Desde cedo, passamos por um treinamento espartano para o endurecimento. Na escola, na família, com a turma de amigos, com o pessoal do trabalho. A ordem é endureça-se. Afinal, você não quer parecer uma criança mimada e muito menos um maricas. Vamos, fique firme, não esmoreça, desse jeito vão achar que você é fraco, ou pior ainda: um fracassado. Não, não, tudo menos isso!


Ser tachado de fracassado em nossa atual sociedade é pior que qualquer coisa. Um homem pode ser o cidadão mais infeliz do mundo, mas não pode receber este temido adjetivo (temido, não, pois só tem medo quem é fracote). E por quê? Porque isto afirma que ele não se adaptou, não obteve o tal sucesso, não venceu na vida o coitado. Pois é aí que mora a raiz da questão, no conceito de vencer. Ora, para existir um vencedor, é preciso que haja um perdedor, é preciso uma comparação, uma competição. O que foi, tá com medinho de partir pra briga? Olha lá, não vá amarelar, hein! Desse jeito vão ficar com pena de você, já pensou que vergonha!


É a lei da selva. A floresta agora é cinza, mas a competição continua reinando. Se na época das cavernas vencia o fisicamente mais forte, agora vence o emocionalmente mais endurecido.

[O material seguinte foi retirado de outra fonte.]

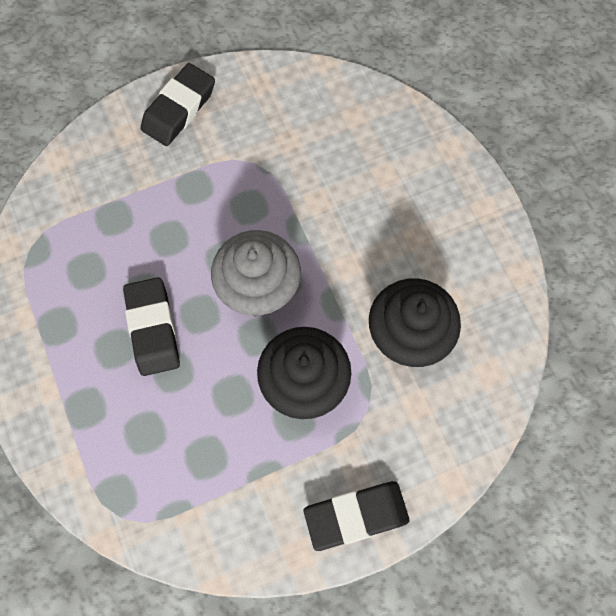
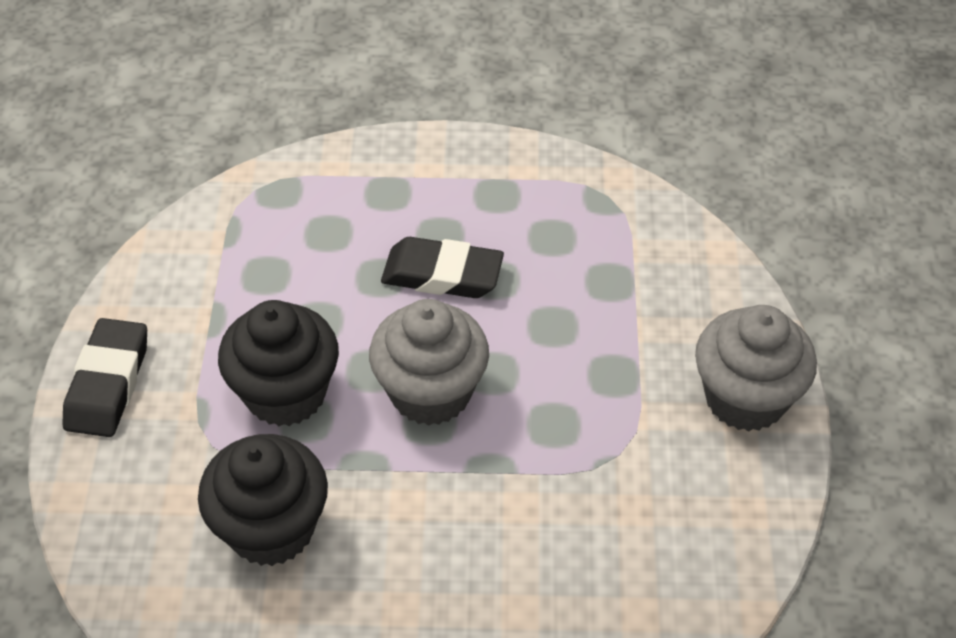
camera: 115 degrees right, 20 degrees down
(179, 109) = (745, 398): black eraser -> grey cupcake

Sabe, andei pensando, o que adianta vencer (entre aspas) se muitas vezes isso não significa ser feliz? Isso aqui não é livro de autoajuda (coisa para os fracos), é pura constatação. Não seria muito mais coerente buscarmos vencermos a nós mesmos, nossas batalhas internas e externas? E para esta história ficar mais atrativa, podemos nos dar um prêmio de recompensa quando ganhamos. O prêmio pode ser material, como o vestido da vitrine que virou seu pescoço quando você passava na calçada ou aquele novo jogo de videogame cheio de aventuras fantásticas (nessa frase, pode-se substituir as palavras vestido e jogo de videogame por artigos como carros ultrapotentes, joias ofuscantes, bugigangas high techs ou qualquer outro aparato que o dinheiro possa comprar). Mas logo você cansa do vestido e o novo jogo ficou velho. De nada adiantou.


Foi aí que tive outra ideia. O melhor estímulo que podemos ter para ultrapassar nossos obstáculos é um prêmio invisível: o direito de amolecer. Este sim é um galardão valioso, concedido a poucos. Para conquistá-lo é preciso passar por provas muito mais complexas como assumir fraquezas, emocionar-se em despedidas, aceitar que dias tristes existem, chorar perdas, ficar de luto até que a vida renasça em suas mais belas formas. E por falar em beleza, somente os raros homens e mulheres que se permitem passar pelo processo do amolecimento têm o privilégio de enxergar a real beleza da vida. Esses deixam-se derreter com uma música tocante, um abraço forte, palavras que falam ao coração e gestos que nos tiram de um cotidiano brutalmente competitivo e de padrões congelados em uma sequencia frenética e automática.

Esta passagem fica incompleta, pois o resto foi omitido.